■ Consegna 1
Individua nei record tutte le righe che contengono la stringa "start" e copiale.

■ Blocco di testo
━━━━━━━━━━

Una volta il peggior nemico della memoria era il tempo. Oggi è la valanga
di informazioni che a volte confonde e rimescola tutto in un eterno
presente. Su questo terreno il cinema ha ancora molte carte da giocare,
specie in paesi che con la memoria hanno un conto aperto come l'Argentina.
Il segreto dei suoi occhi,
Oscar come miglior film straniero in barba a due capolavori come Il nastro bianco
e Un prophète, è un perfetto esempio
di questo lavoro che usa con abilità i generi (poliziesco, mélo) per
scavare nella memoria.
Protagonista è il maturo Esposito (un magnifico Ricardo Darìn),
funzionario in pensione del tribunale di Buenos Aires che vuole scrivere
un romanzo su un delitto di 25 anni prima da cui è ancora ossessionato
(occhio alle date: il delitto è della primavera 1974, l'azione dunque si
divide fra quel periodo e il 1999). Cosa c'era dietro lo stupro e
l'omicidio di una giovane bellissima e senza storia? Perché né Esposito né
l'affascinante magistrato per cui lavorava e che amava in silenzio,
l'altera Irene (la toccante Soledad Villamil), riuscirono a sbattere in
galera il colpevole? E dove sarà il marito della vittima, che continuò a
cercare da solo l'assassino?
Trattandosi di anni 70 e Argentina, scatta l'associazione più ovvia:
giunta militare, desaparecidos, voli della morte. Sbagliato! Perché Peron
muore nel luglio '74, il golpe è del marzo'76, dunque la parte principale
del film si svolge nel periodo d'incubazione della dittatura. Un periodo
semicancellato dalla valanga di orrori successiva, tanto che oggi gli
stessi argentini, specie i più giovani, ne hanno scarsa cognizione.

━━━━━━━━━━

■ Estratto dati
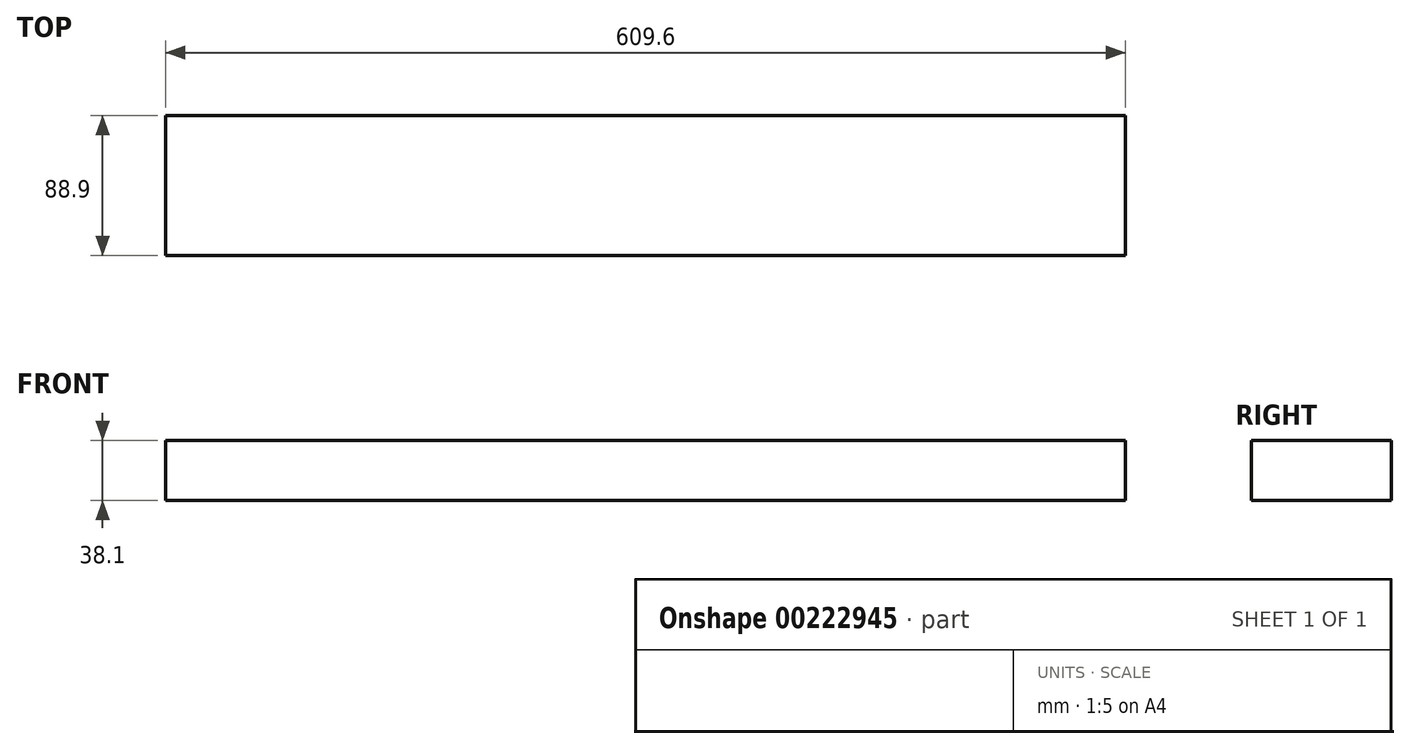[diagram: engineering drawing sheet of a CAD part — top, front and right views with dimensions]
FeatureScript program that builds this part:
annotation { "Feature Type Name" : "Feature", "Feature Type Description" : "" }
export const myFeature = defineFeature(function(context is Context, id is Id, definition is map)
    precondition{}
    {
        {
            var Q0;
            Q0=qCreatedBy(makeId("Top.planeOp"),FACE);
            var sketch = newSketch(context, id + "F0", { "sketchPlane" : qUnion([Q0])});
            skLineSegment(sketch, "E0.bottom", {"start": v(0, 0) * mm, "end": v(609.6, 0) * mm});
            skLineSegment(sketch, "E0.top", {"start": v(0, 88.9) * mm, "end": v(609.6, 88.9) * mm});
            skLineSegment(sketch, "E0.left", {"start": v(0, 0) * mm, "end": v(0, 88.9) * mm});
            skLineSegment(sketch, "E0.right", {"start": v(609.6, 0) * mm, "end": v(609.6, 88.9) * mm});
            skSolve(sketch);
        }
        {
            var Q0;
            Q0 = qSketchRegion(id + "F0", true);
            extrude(context, id + "F1", {"entities" : qUnion([Q0]), "depth" : 38.1 * mm});
        }
    });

━━━━━━━━━━

■ Consegna 2
Aggiorna il passo della recensione partendo da "Trattandosi di anni" e proseguendo fino a "hanno scarsa cognizione.", sostituendo "golpe" con "colpo di stato".

■ Soluzione completa 1
            skLineSegment(sketch, "E0.bottom", {"start": v(0, 0) * mm, "end": v(609.6, 0) * mm});
            skLineSegment(sketch, "E0.top", {"start": v(0, 88.9) * mm, "end": v(609.6, 88.9) * mm});
            skLineSegment(sketch, "E0.left", {"start": v(0, 0) * mm, "end": v(0, 88.9) * mm});
            skLineSegment(sketch, "E0.right", {"start": v(609.6, 0) * mm, "end": v(609.6, 88.9) * mm});

■ Soluzione completa 2
Trattandosi di anni 70 e Argentina, scatta l'associazione più ovvia:
giunta militare, desaparecidos, voli della morte. Sbagliato! Perché Peron
muore nel luglio '74, il colpo di stato è del marzo'76, dunque la parte principale
del film si svolge nel periodo d'incubazione della dittatura. Un periodo
semicancellato dalla valanga di orrori successiva, tanto che oggi gli
stessi argentini, specie i più giovani, ne hanno scarsa cognizione.